Research In Motion’s fourth-quarter and full-year preliminaries, together with its first predictions for its fiscal 2008, show the business mobility vendor shrugging off stock options investigations with healthy subscriber growth, underscored by the early success of its expansion into the prosumer space.
While revenue growth for the year to March 3, 2007 was 47% to $3bn, multiple carrier launches of its Pearl prosumer handset in fiscal Q4 resulted in 66% year-on-year growth for that period alone, to $561m, and the 1.02 million new subscribers in those three months brought the grand total for the fiscal year to eight million, up from five million 12 months earlier.
There was a time when analysts, us included, fretted about RIM’s over-dependence on hardware for its revenue, and even in these latest figures, that segment still represented 73% of the overall top line, with software at just 5% and services another 19%.

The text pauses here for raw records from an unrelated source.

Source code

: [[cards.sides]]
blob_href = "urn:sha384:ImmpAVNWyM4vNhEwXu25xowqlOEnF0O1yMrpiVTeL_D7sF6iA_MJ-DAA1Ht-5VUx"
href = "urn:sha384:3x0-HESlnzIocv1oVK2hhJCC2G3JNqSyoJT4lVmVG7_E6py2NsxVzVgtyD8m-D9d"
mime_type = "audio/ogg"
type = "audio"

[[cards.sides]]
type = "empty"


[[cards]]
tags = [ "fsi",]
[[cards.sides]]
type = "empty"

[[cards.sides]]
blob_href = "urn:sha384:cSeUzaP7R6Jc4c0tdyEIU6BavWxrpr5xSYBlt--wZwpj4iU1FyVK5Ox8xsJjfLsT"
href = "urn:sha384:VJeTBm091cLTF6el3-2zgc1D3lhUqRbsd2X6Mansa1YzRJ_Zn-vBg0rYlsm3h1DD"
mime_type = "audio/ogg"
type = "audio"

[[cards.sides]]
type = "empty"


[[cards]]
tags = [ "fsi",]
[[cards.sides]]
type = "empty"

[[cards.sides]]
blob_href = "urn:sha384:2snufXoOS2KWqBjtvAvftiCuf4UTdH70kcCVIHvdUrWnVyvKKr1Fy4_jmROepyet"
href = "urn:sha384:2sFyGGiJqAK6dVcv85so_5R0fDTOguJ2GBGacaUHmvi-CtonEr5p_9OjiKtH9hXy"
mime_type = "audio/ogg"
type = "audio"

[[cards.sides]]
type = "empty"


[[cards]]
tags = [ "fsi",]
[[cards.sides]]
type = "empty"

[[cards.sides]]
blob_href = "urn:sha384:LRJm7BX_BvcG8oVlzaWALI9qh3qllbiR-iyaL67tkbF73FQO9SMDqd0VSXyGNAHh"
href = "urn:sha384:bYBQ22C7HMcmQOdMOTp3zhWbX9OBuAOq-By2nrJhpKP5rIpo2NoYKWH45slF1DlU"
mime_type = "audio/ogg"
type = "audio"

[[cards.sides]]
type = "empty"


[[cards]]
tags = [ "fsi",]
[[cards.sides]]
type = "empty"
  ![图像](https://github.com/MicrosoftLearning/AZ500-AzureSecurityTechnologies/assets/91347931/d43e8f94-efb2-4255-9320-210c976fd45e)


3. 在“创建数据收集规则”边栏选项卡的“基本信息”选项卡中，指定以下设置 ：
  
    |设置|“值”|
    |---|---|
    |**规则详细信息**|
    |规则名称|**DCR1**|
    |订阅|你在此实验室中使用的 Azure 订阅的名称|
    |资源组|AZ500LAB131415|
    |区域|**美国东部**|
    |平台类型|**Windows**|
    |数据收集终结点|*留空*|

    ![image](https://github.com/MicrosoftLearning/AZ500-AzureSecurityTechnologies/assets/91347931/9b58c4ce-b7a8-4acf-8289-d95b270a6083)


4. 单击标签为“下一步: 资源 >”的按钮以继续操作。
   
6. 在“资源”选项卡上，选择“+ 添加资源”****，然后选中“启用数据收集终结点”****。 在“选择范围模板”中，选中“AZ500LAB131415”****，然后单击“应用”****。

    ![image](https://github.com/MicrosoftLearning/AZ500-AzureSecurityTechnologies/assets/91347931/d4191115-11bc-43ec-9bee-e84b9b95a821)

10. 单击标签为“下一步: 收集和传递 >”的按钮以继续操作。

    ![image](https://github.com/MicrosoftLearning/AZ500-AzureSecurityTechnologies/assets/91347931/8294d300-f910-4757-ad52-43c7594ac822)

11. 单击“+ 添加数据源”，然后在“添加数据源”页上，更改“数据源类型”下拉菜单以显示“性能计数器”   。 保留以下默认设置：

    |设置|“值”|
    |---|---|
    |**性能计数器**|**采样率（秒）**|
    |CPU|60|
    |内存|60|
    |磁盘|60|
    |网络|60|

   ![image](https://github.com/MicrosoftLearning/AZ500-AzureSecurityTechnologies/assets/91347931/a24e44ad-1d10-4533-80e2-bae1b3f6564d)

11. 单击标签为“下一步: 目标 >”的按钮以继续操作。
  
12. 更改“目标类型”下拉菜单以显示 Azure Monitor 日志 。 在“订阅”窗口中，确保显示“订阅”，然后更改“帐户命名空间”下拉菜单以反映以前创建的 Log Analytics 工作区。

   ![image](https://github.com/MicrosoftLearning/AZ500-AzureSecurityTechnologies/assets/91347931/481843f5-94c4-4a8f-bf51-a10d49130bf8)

Perhaps we were wrong to worry.
After all, when Nokia sells a new phone it must rely almost entirely on its ergonomics – its look, feel and usability – to build loyalty. But when RIM sells a phone to a new BlackBerry user it is also signing up a subscriber to the addictive push email experience it enables, so the likelihood that customer’s next phone will be a BlackBerry is substantially higher than for rivals in what you might call the POMP (for Plain Old Mobile Phone) market.
While its subscriber base continues to grow at its current rate, and it is predicting 1.125 to 1.15 million new subs in fiscal Q1, it can afford to nurture its software portfolio without haste or urgency. It also ended its financial year with $1.4bn in cash, cash equivalents, short- and long-term investments, up 7% from the $1.3bn three months earlier.
The Pearl in particular appears to have been a savvy development, if the list of operators launching it is anything to go on. RIM hasn’t split out the Pearl’s contribution to overall handsets shipped in the fourth or first quarters, but hints it was a healthy one.
At $3bn in revenue, RIM is now bigger than companies in the networking world like Juniper and 3Com, and even some other IT sector stalwarts like Network Appliance. Of course it is still far smaller than a Nokia or a Motorola, even considering their handset businesses in isolation, but then Rolls Royce doesn’t sell as many cars as Ford.
It ended up paying out $1bn in its fiscal 2006 to put an end to the NTP patent litigation case, only to be embroiled in an SEC investigation into its stock options policies during F2007. Yet the subscribers keep coming, and with them the handset sales.